Como manifestó Gramsci, las ideas y opiniones no nacen espontáneamente del cerebro de cada individuo; surgen de centros de irradiación, difusión y persuasión, de grupos de poder, que las elaboran y presentan en forma de sentido común

Como manifestó Gramsci, las ideas y opiniones no nacen espontáneamente del cerebro de cada individuo; surgen de centros de irradiación, difusión y persuasión, de grupos de poder, que las elaboran y presentan en forma de sentido común. Siendo fedatarios de la afirmación de Guicciardini, podemos afirmar que estas son tan absolutamente necesarias para la vida de un Estado como las armas. No hay coacción sin convicciones compartidas; no hay fuerza que no embride afectos. Las ideologías no son representaciones mentales, sino dispositivos institucionalizados y agencias prácticas harto complejas, rocosas, en no poca medida resistentes a las transformaciones económicas.
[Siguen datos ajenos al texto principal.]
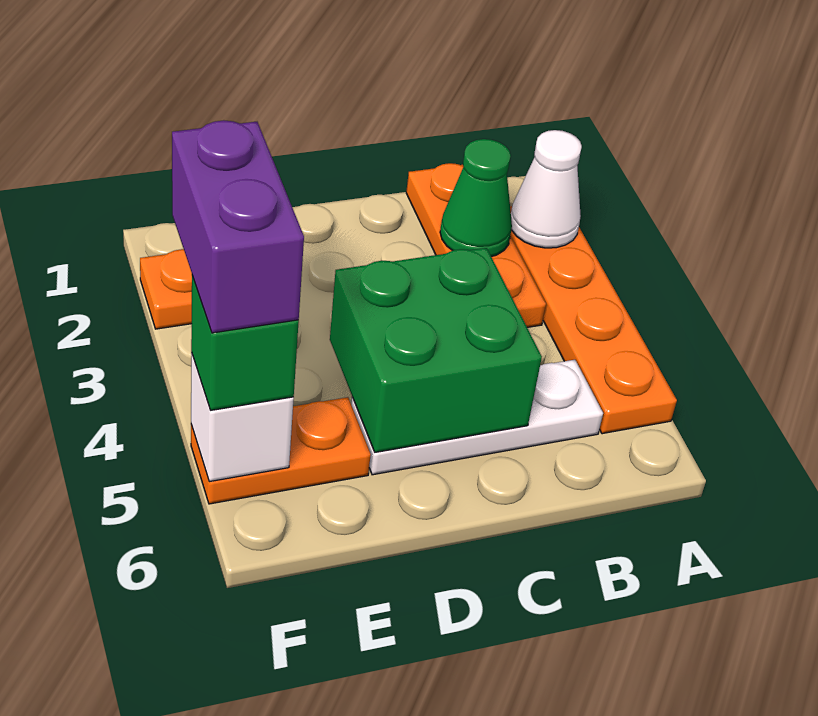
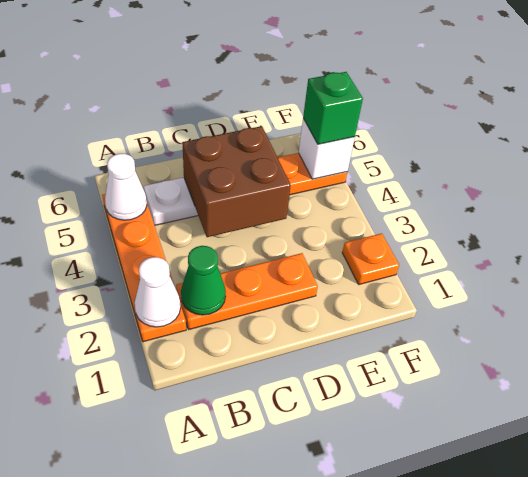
none -> white cone A5 level 2
orange plate B1:B3 level 1 -> orange plate B2:D2 level 1
green brick C4:D5 level 2 -> brown brick C4:D5 level 2
purple brick F4:F5 level 4 -> none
Son, de hecho, como el sistema de trincheras de la guerra moderna, sostiene el sardo. Con ellas ocurre como cuando en un ataque encarnizado parece que hemos destruido todo el sistema defensivo del adversario, pero en realidad únicamente hemos desfigurado la superficie exterior del entramado. Razón por la cual resulta infantil presentar toda fluctuación ideológica como un mero reflejo de la estructura económica. Algo que, sigue diciendo Gramsci, debe ser combatido teóricamente como un ejemplo de “infantilismo primitivo”.

Esto es lo que permite entender plenamente, a nuestro juicio, la aguda reflexión de Lenin: «Se puede vencer políticamente en unas cuantas semanas en una época de crisis. En la guerra se puede vencer en unos cuantos meses, pero es imposible vencer en el terreno cultural en ese mismo plazo. Se necesita tenacidad, perseverancia y sistematización» (“La nueva política económica y las tareas de las Secciones de Educación Política”, 17 de octubre de 1921). Dicho de otro modo: el antagonismo socioeconómico se conforma culturalmente y, como venimos argumentando, se libra en la lucha por hegemonizar el sentido común.
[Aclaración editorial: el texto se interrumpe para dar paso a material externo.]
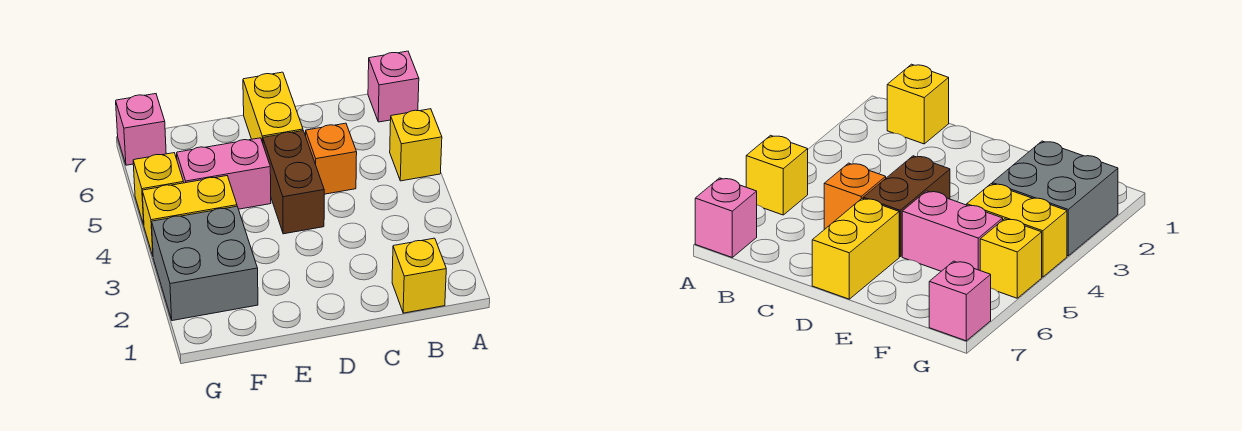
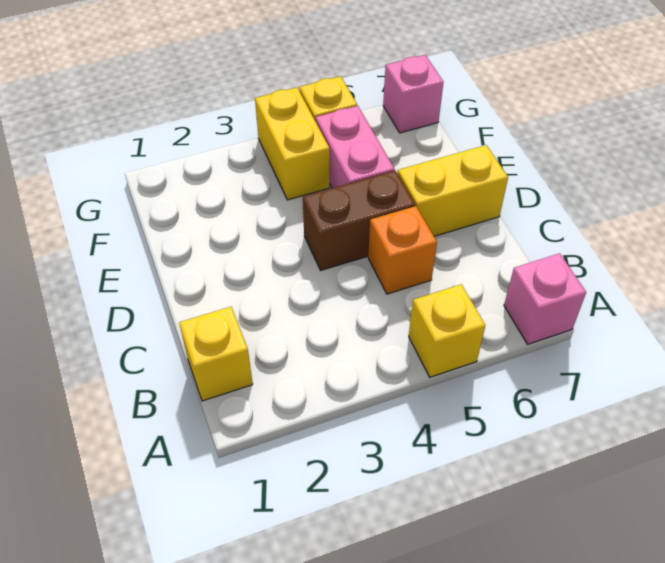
grey brick F2:G3 level 1 -> none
Descartado el bizantinismo de enfrentar los debates teóricos como si tuvieran valor por sí mismos, independientemente de la práctica, tampoco es cuestión de adaptarse a los sistemas de creencias establecidos. Debemos basarnos en el sentido común, pero para reformularlo críticamente. El objetivo es identificar lo que el pensador italiano denomina buon senso (el buen sentido), el “núcleo sano” del sentido común. Por eso, en la batalla cultural no se trata de introducir ex novo conocimiento científico en unas masas que se supone completamente pasivas y cretinizadas. Ya lo señaló Platón: el verdadero conocimiento no se aprende por iluminación, “como si le diesen la vista a unos ojos ciegos” (Libro VII, República), sino por confrontación dialógica. Es por eso que hay que presuponer capacidad de aprendizaje y un germen de virtud en cualquiera. O como sentenciaba Gramsci: “si existe en el mundo alguna cosa que tenga un valor por sí, todos son dignos y capaces de gozar de ella”.
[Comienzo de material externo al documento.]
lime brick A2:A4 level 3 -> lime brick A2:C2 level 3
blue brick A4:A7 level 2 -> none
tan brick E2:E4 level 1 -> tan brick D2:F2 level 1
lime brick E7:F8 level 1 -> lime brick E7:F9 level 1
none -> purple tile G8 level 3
Y justo aquí es donde debe intervenir la verdadera política marxista —sin que ello signifique que esta sea la política verdadera—: garantizando la relación dialéctica entre el análisis crítico filosófico y el sentido común. Una relación que no ha de reproducir aquella que se da entre “intelectuales” y “sencillos” en el seno de la Iglesia Católica, porque eso sería tanto como reconocer una escisión irreparable en la “comunidad de fieles”. La posición de la “filosofía de la práctica” —nuevamente en términos de Gramsci— debe ser antitética de la católica: esta no debe consistir en mantener a “los sencillos” en una concepción primitiva del sentido común, sino que, por el contrario, exige construir un bloque cultural y moral que permita el progreso intelectual de cualquier persona, sin exclusiones.

Para que este bloque sea eficaz, o sea, hegemónico, el conocimiento racional tiene que alinearse con el sentimiento. La clave reside en que el sentido común es aquello que se nos presenta como una realidad evidente. “El elemento popular siente, pero no siempre sabe o comprende; el elemento intelectual sabe, pero no siempre comprende, y especialmente, no siempre siente”. En ausencia de tal nexo, la labor cultural es estéril. Y la relación de la organización política que la emprende con el pueblo al que supone representar, insufrible sacerdocio. Un sacerdocio que transparenta impotencia.